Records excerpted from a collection
========================

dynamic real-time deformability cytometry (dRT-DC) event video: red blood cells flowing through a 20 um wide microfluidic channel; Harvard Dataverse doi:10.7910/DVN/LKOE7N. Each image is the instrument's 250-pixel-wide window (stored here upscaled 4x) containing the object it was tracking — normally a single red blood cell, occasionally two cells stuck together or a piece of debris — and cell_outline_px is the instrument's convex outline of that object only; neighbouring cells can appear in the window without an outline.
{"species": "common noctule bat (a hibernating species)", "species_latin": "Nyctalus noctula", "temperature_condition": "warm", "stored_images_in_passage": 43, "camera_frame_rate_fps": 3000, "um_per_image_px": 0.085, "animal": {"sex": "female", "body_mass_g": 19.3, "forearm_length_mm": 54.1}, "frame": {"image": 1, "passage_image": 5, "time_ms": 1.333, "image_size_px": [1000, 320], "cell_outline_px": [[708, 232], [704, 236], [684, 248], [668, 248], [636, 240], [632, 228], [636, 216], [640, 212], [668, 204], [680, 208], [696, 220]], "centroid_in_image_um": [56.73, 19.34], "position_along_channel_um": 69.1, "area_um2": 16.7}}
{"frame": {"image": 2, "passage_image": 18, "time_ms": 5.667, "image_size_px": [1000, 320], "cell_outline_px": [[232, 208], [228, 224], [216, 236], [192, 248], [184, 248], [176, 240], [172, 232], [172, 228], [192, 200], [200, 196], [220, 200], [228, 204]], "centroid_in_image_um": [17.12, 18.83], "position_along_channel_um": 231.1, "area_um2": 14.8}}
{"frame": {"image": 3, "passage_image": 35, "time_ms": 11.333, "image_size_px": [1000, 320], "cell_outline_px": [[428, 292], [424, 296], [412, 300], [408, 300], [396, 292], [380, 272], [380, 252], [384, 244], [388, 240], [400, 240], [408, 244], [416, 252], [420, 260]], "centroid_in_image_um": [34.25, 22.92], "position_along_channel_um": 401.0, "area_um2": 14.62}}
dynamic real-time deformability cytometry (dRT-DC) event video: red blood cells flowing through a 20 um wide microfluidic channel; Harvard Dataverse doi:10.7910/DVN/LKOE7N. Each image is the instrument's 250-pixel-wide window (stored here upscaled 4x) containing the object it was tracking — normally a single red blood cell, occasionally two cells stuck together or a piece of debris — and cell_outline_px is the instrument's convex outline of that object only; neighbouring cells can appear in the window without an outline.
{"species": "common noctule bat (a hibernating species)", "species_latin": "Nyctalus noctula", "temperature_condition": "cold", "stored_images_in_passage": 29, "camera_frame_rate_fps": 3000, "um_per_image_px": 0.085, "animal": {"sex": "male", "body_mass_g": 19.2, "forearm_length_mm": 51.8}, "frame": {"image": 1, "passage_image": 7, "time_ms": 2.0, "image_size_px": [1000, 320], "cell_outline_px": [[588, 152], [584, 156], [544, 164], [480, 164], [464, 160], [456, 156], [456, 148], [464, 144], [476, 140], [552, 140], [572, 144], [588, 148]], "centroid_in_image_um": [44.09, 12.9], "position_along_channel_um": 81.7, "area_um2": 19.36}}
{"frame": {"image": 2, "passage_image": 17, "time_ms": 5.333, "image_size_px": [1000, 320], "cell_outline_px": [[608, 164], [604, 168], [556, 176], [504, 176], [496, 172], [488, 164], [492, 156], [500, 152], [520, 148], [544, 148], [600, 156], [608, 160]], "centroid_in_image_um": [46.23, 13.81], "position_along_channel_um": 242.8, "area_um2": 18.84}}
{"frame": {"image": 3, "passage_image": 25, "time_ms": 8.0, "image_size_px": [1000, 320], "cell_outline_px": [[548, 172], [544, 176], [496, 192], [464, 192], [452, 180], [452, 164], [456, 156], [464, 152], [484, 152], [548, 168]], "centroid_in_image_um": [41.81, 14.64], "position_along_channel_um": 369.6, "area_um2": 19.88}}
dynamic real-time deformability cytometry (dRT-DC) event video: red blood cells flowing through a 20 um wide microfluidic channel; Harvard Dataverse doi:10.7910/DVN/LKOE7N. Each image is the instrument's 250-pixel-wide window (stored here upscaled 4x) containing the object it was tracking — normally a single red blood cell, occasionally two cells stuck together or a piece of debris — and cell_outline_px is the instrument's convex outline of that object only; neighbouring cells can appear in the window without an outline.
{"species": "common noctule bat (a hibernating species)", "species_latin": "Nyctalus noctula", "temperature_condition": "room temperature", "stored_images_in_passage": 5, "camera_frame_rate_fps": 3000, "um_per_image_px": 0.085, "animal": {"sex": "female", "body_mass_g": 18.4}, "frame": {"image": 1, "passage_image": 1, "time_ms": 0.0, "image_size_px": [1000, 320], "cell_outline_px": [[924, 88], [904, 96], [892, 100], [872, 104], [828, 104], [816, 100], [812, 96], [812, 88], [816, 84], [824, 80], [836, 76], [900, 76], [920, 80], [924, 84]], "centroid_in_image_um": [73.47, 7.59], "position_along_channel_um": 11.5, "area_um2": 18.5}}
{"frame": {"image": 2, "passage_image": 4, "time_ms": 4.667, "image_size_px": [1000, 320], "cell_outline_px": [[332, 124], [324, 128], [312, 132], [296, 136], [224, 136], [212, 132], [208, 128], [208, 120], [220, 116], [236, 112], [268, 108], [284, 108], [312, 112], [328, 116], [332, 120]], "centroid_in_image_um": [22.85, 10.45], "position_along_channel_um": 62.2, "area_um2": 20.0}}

========================

Exercise requirements:
Repeat each record exactly. Omit nothing.

The completed task:
dynamic real-time deformability cytometry (dRT-DC) event video: red blood cells flowing through a 20 um wide microfluidic channel; Harvard Dataverse doi:10.7910/DVN/LKOE7N. Each image is the instrument's 250-pixel-wide window (stored here upscaled 4x) containing the object it was tracking — normally a single red blood cell, occasionally two cells stuck together or a piece of debris — and cell_outline_px is the instrument's convex outline of that object only; neighbouring cells can appear in the window without an outline.
{"species": "common noctule bat (a hibernating species)", "species_latin": "Nyctalus noctula", "temperature_condition": "warm", "stored_images_in_passage": 43, "camera_frame_rate_fps": 3000, "um_per_image_px": 0.085, "animal": {"sex": "female", "body_mass_g": 19.3, "forearm_length_mm": 54.1}, "frame": {"image": 1, "passage_image": 5, "time_ms": 1.333, "image_size_px": [1000, 320], "cell_outline_px": [[708, 232], [704, 236], [684, 248], [668, 248], [636, 240], [632, 228], [636, 216], [640, 212], [668, 204], [680, 208], [696, 220]], "centroid_in_image_um": [56.73, 19.34], "position_along_channel_um": 69.1, "area_um2": 16.7}}
{"frame": {"image": 2, "passage_image": 18, "time_ms": 5.667, "image_size_px": [1000, 320], "cell_outline_px": [[232, 208], [228, 224], [216, 236], [192, 248], [184, 248], [176, 240], [172, 232], [172, 228], [192, 200], [200, 196], [220, 200], [228, 204]], "centroid_in_image_um": [17.12, 18.83], "position_along_channel_um": 231.1, "area_um2": 14.8}}
{"frame": {"image": 3, "passage_image": 35, "time_ms": 11.333, "image_size_px": [1000, 320], "cell_outline_px": [[428, 292], [424, 296], [412, 300], [408, 300], [396, 292], [380, 272], [380, 252], [384, 244], [388, 240], [400, 240], [408, 244], [416, 252], [420, 260]], "centroid_in_image_um": [34.25, 22.92], "position_along_channel_um": 401.0, "area_um2": 14.62}}
dynamic real-time deformability cytometry (dRT-DC) event video: red blood cells flowing through a 20 um wide microfluidic channel; Harvard Dataverse doi:10.7910/DVN/LKOE7N. Each image is the instrument's 250-pixel-wide window (stored here upscaled 4x) containing the object it was tracking — normally a single red blood cell, occasionally two cells stuck together or a piece of debris — and cell_outline_px is the instrument's convex outline of that object only; neighbouring cells can appear in the window without an outline.
{"species": "common noctule bat (a hibernating species)", "species_latin": "Nyctalus noctula", "temperature_condition": "cold", "stored_images_in_passage": 29, "camera_frame_rate_fps": 3000, "um_per_image_px": 0.085, "animal": {"sex": "male", "body_mass_g": 19.2, "forearm_length_mm": 51.8}, "frame": {"image": 1, "passage_image": 7, "time_ms": 2.0, "image_size_px": [1000, 320], "cell_outline_px": [[588, 152], [584, 156], [544, 164], [480, 164], [464, 160], [456, 156], [456, 148], [464, 144], [476, 140], [552, 140], [572, 144], [588, 148]], "centroid_in_image_um": [44.09, 12.9], "position_along_channel_um": 81.7, "area_um2": 19.36}}
{"frame": {"image": 2, "passage_image": 17, "time_ms": 5.333, "image_size_px": [1000, 320], "cell_outline_px": [[608, 164], [604, 168], [556, 176], [504, 176], [496, 172], [488, 164], [492, 156], [500, 152], [520, 148], [544, 148], [600, 156], [608, 160]], "centroid_in_image_um": [46.23, 13.81], "position_along_channel_um": 242.8, "area_um2": 18.84}}
{"frame": {"image": 3, "passage_image": 25, "time_ms": 8.0, "image_size_px": [1000, 320], "cell_outline_px": [[548, 172], [544, 176], [496, 192], [464, 192], [452, 180], [452, 164], [456, 156], [464, 152], [484, 152], [548, 168]], "centroid_in_image_um": [41.81, 14.64], "position_along_channel_um": 369.6, "area_um2": 19.88}}
dynamic real-time deformability cytometry (dRT-DC) event video: red blood cells flowing through a 20 um wide microfluidic channel; Harvard Dataverse doi:10.7910/DVN/LKOE7N. Each image is the instrument's 250-pixel-wide window (stored here upscaled 4x) containing the object it was tracking — normally a single red blood cell, occasionally two cells stuck together or a piece of debris — and cell_outline_px is the instrument's convex outline of that object only; neighbouring cells can appear in the window without an outline.
{"species": "common noctule bat (a hibernating species)", "species_latin": "Nyctalus noctula", "temperature_condition": "room temperature", "stored_images_in_passage": 5, "camera_frame_rate_fps": 3000, "um_per_image_px": 0.085, "animal": {"sex": "female", "body_mass_g": 18.4}, "frame": {"image": 1, "passage_image": 1, "time_ms": 0.0, "image_size_px": [1000, 320], "cell_outline_px": [[924, 88], [904, 96], [892, 100], [872, 104], [828, 104], [816, 100], [812, 96], [812, 88], [816, 84], [824, 80], [836, 76], [900, 76], [920, 80], [924, 84]], "centroid_in_image_um": [73.47, 7.59], "position_along_channel_um": 11.5, "area_um2": 18.5}}
{"frame": {"image": 2, "passage_image": 4, "time_ms": 4.667, "image_size_px": [1000, 320], "cell_outline_px": [[332, 124], [324, 128], [312, 132], [296, 136], [224, 136], [212, 132], [208, 128], [208, 120], [220, 116], [236, 112], [268, 108], [284, 108], [312, 112], [328, 116], [332, 120]], "centroid_in_image_um": [22.85, 10.45], "position_along_channel_um": 62.2, "area_um2": 20.0}}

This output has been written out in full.